== Provided information ==
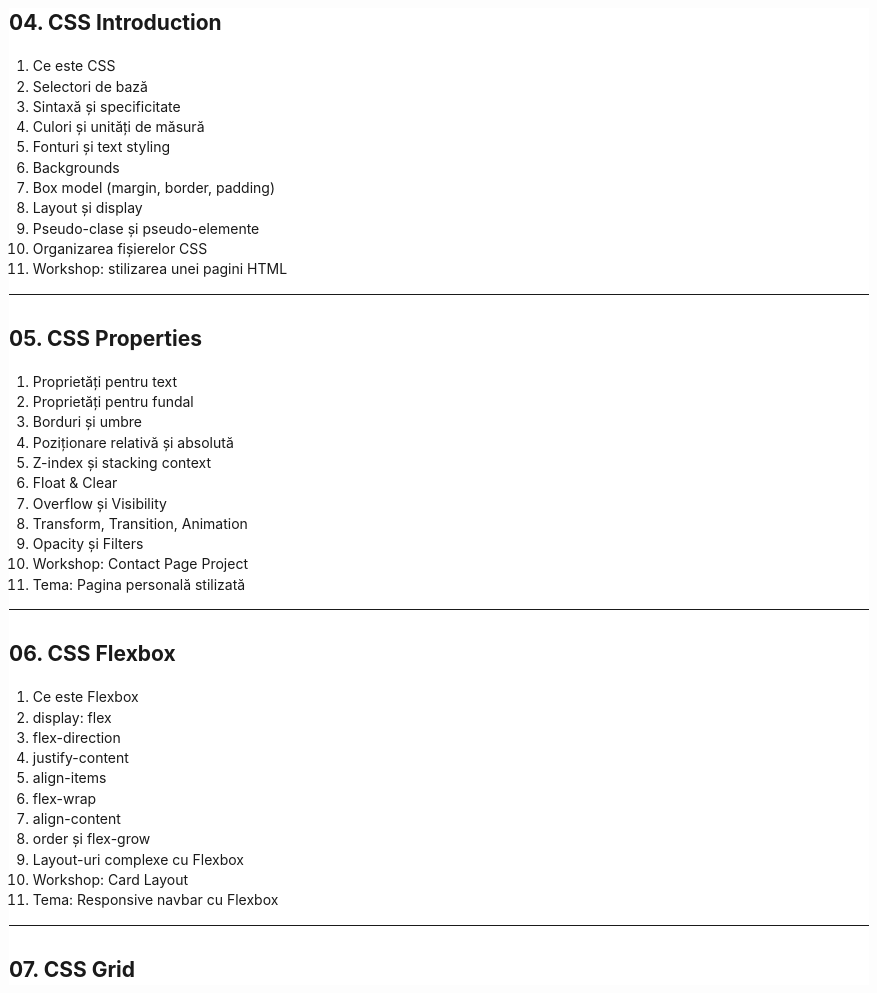 
## 04. CSS Introduction

1. Ce este CSS
2. Selectori de bază
3. Sintaxă și specificitate
4. Culori și unități de măsură
5. Fonturi și text styling
6. Backgrounds
7. Box model (margin, border, padding)
8. Layout și display
9. Pseudo-clase și pseudo-elemente
10. Organizarea fișierelor CSS
11. Workshop: stilizarea unei pagini HTML

---

## 05. CSS Properties

1. Proprietăți pentru text
2. Proprietăți pentru fundal
3. Borduri și umbre
4. Poziționare relativă și absolută
5. Z-index și stacking context
6. Float & Clear
7. Overflow și Visibility
8. Transform, Transition, Animation
9. Opacity și Filters
10. Workshop: Contact Page Project
11. Tema: Pagina personală stilizată

---

## 06. CSS Flexbox

1. Ce este Flexbox
2. display: flex
3. flex-direction
4. justify-content
5. align-items
6. flex-wrap
7. align-content
8. order și flex-grow
9. Layout-uri complexe cu Flexbox
10. Workshop: Card Layout
11. Tema: Responsive navbar cu Flexbox

---

## 07. CSS Grid
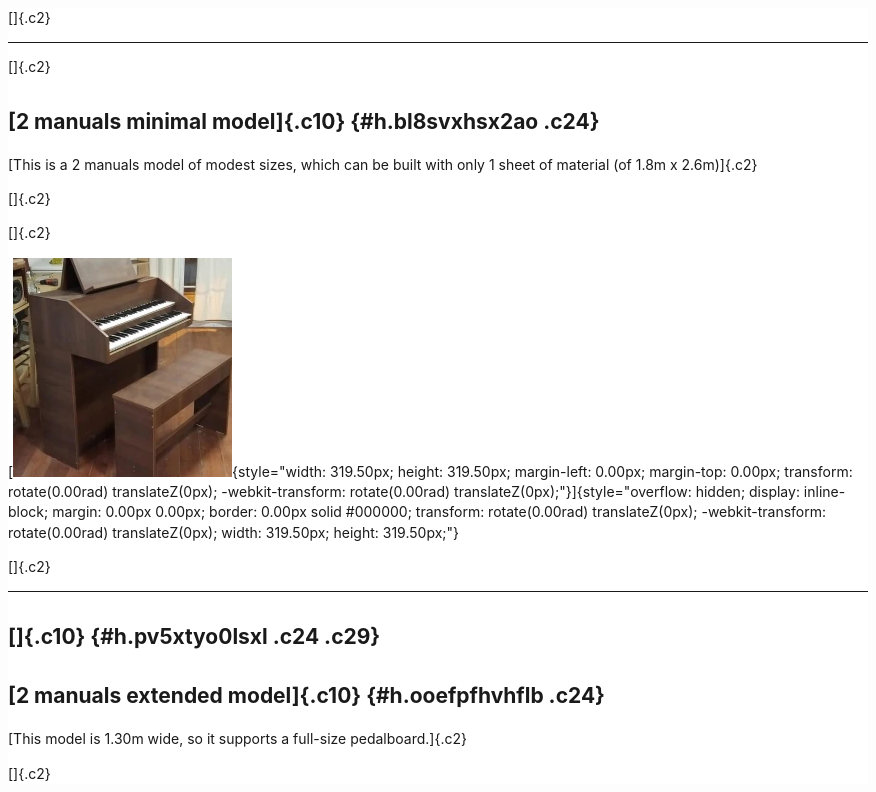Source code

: []{.c2}

------------------------------------------------------------------------

[]{.c2}

## [2 manuals minimal model]{.c10} {#h.bl8svxhsx2ao .c24}

[This is a 2 manuals model of modest sizes, which can be built with only
1 sheet of material (of 1.8m x 2.6m)]{.c2}

[]{.c2}

[]{.c2}

[![](images/image10.png){style="width: 319.50px; height: 319.50px; margin-left: 0.00px; margin-top: 0.00px; transform: rotate(0.00rad) translateZ(0px); -webkit-transform: rotate(0.00rad) translateZ(0px);"}]{style="overflow: hidden; display: inline-block; margin: 0.00px 0.00px; border: 0.00px solid #000000; transform: rotate(0.00rad) translateZ(0px); -webkit-transform: rotate(0.00rad) translateZ(0px); width: 319.50px; height: 319.50px;"}

[]{.c2}

------------------------------------------------------------------------

## []{.c10} {#h.pv5xtyo0lsxl .c24 .c29}

## [2 manuals extended model]{.c10} {#h.ooefpfhvhflb .c24}

[This model is 1.30m wide, so it supports a full-size pedalboard.]{.c2}

[]{.c2}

== Your task ==
The line with "## [2 manuals minimal" marks where to start. Transcribe from there through the final line of the records, exactly and with nothing added.

== Written solution ==
## [2 manuals minimal model]{.c10} {#h.bl8svxhsx2ao .c24}

[This is a 2 manuals model of modest sizes, which can be built with only
1 sheet of material (of 1.8m x 2.6m)]{.c2}

[]{.c2}

[]{.c2}

[![](images/image10.png){style="width: 319.50px; height: 319.50px; margin-left: 0.00px; margin-top: 0.00px; transform: rotate(0.00rad) translateZ(0px); -webkit-transform: rotate(0.00rad) translateZ(0px);"}]{style="overflow: hidden; display: inline-block; margin: 0.00px 0.00px; border: 0.00px solid #000000; transform: rotate(0.00rad) translateZ(0px); -webkit-transform: rotate(0.00rad) translateZ(0px); width: 319.50px; height: 319.50px;"}

[]{.c2}

------------------------------------------------------------------------

## []{.c10} {#h.pv5xtyo0lsxl .c24 .c29}

## [2 manuals extended model]{.c10} {#h.ooefpfhvhflb .c24}

[This model is 1.30m wide, so it supports a full-size pedalboard.]{.c2}

[]{.c2}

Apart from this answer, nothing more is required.